One of my unspoken new years resolutions is to take better care of my body. I've shared before that I have the early, early stages of osteoporosis, the bone disease that causes my mother so much suffering. My mom was diagnosed late. I was not. In a sense I have the American Express Warning right in front of me. I can see quite clearly the cost of a crumbling spine and repeat fractures. I have visited the nursing home, gone through physical therapy, pushed the wheel chair, assembled the port-a-potty. What clearer picture do I need?

And the result? I take my calcium intermittently and still do no regular exercise. Shame on me!

And then there's the moral life.

We recently dealt with one of young sons who has suddenly begun swearing. I could easily have blown my stack over the whole affair, but instead we had a little heart to heart chat about how actions morph into habits.

"Years ago I never struggled with swearing," I told my son. "Then I started using curse words when I was joking around. All of a sudden, I found myself swearing a lot and really struggling to stop."

Things have a way of getting away from us.

A trivial example, perhaps, but I'm reminded of the words of Ralph Waldo Emerson: Sow a thought and you reap an action; sow an act and you reap a habit; sow a habit and you reap a character; sow a character and you reap a destiny. 

We can apply this to any one of a hundred decisions we make in a week: Do we say the kind word or the impatient one?

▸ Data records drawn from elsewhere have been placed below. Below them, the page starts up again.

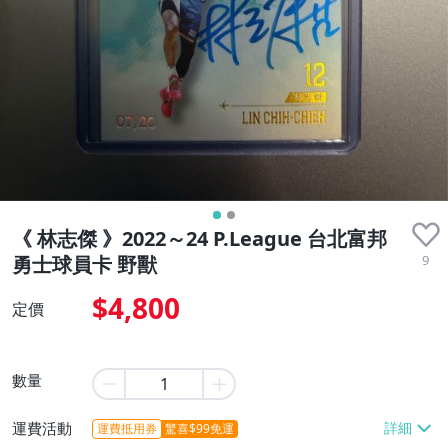
近全新
《 林志傑 》2022～24 P.League 台北富邦
9
勇士球員卡 野獸
$4,800
定價
數量
運費活動
運費抵用券
驚喜$99免運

Do we tell the truth or fudge? Do we dither on the Internet for an hour or read our kids bedtime stories? Do we sleep in or make it to church?

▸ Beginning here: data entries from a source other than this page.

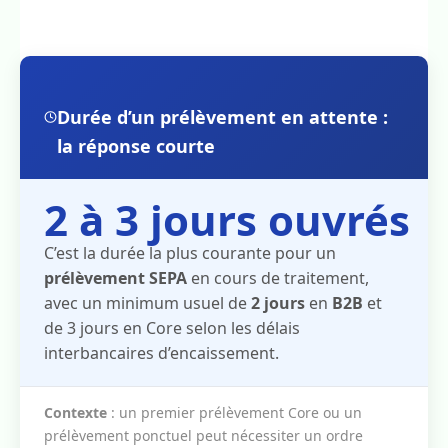
Durée d’un prélèvement en attente :
la réponse courte
2 à 3 jours ouvrés
C’est la durée la plus courante pour un
prélèvement SEPA
en cours de traitement,
avec un minimum usuel de
2 jours
en
B2B
et
de 3 jours en Core selon les délais
interbancaires d’encaissement.
Contexte
: un premier prélèvement Core ou un
prélèvement ponctuel peut nécessiter un ordre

No one gets into drowning debt after a single trip to the mall. A spine doesn't crumble when a patient skips her calcium for a day or a week or even a month. But habits eventually brush up against destiny. 

Would that we all understood and could quantify the final cost of our choices.  That cigarette . . .  that website . . . that cold response . . . that lie.

And in the midst of all our tallying -- moral and medical and financial -- let us never forget that there is grace and healing. Always, always, always there is grace and healing.

4 comments:

Kris said...

The problem is, when you are young, you think you are invincible. And that older people know nothing. If I could convince my kids otherwise, it would save them a lot of trouble!

Anonymous said...

Kris' comment reminds me of the Mark Twain quote, something along the lines of "When I was 15, I thought my father knew nothing; when I was 17 I thought he'd figured out a thing or two, and by the time I was twenty, I couldn't believe how much the old man had learned!"

The whole money thing is very difficult even for people like me who are careful with money and who try to plan for the future. At the moment I need to decide whether it's worth paying into a pension fund, or if it would just be better putting the money in the bank every month. The statement reads, "At today's rates, you may receive X amount each month by the time you retire" - and I think, oh yeah, or it could be worth nothing at all...

Kate said...

Always better putting money in a tax deferred vehicle.

Kelly@http:/inthesheepfold.blogspot.com said...

I definitely had my fair share of the invincibility mindset when I was a teenager. Yikes, I'm glad I'm in one piece.

When I read through some of our retirement info, I tend to get a tad glassy-eyed. It all seems so distant (but not as distant as it used to) and, yes, there are plenty of unknowns in any investment. As Kate points out, a tax-deferred investment has a guaranteed return.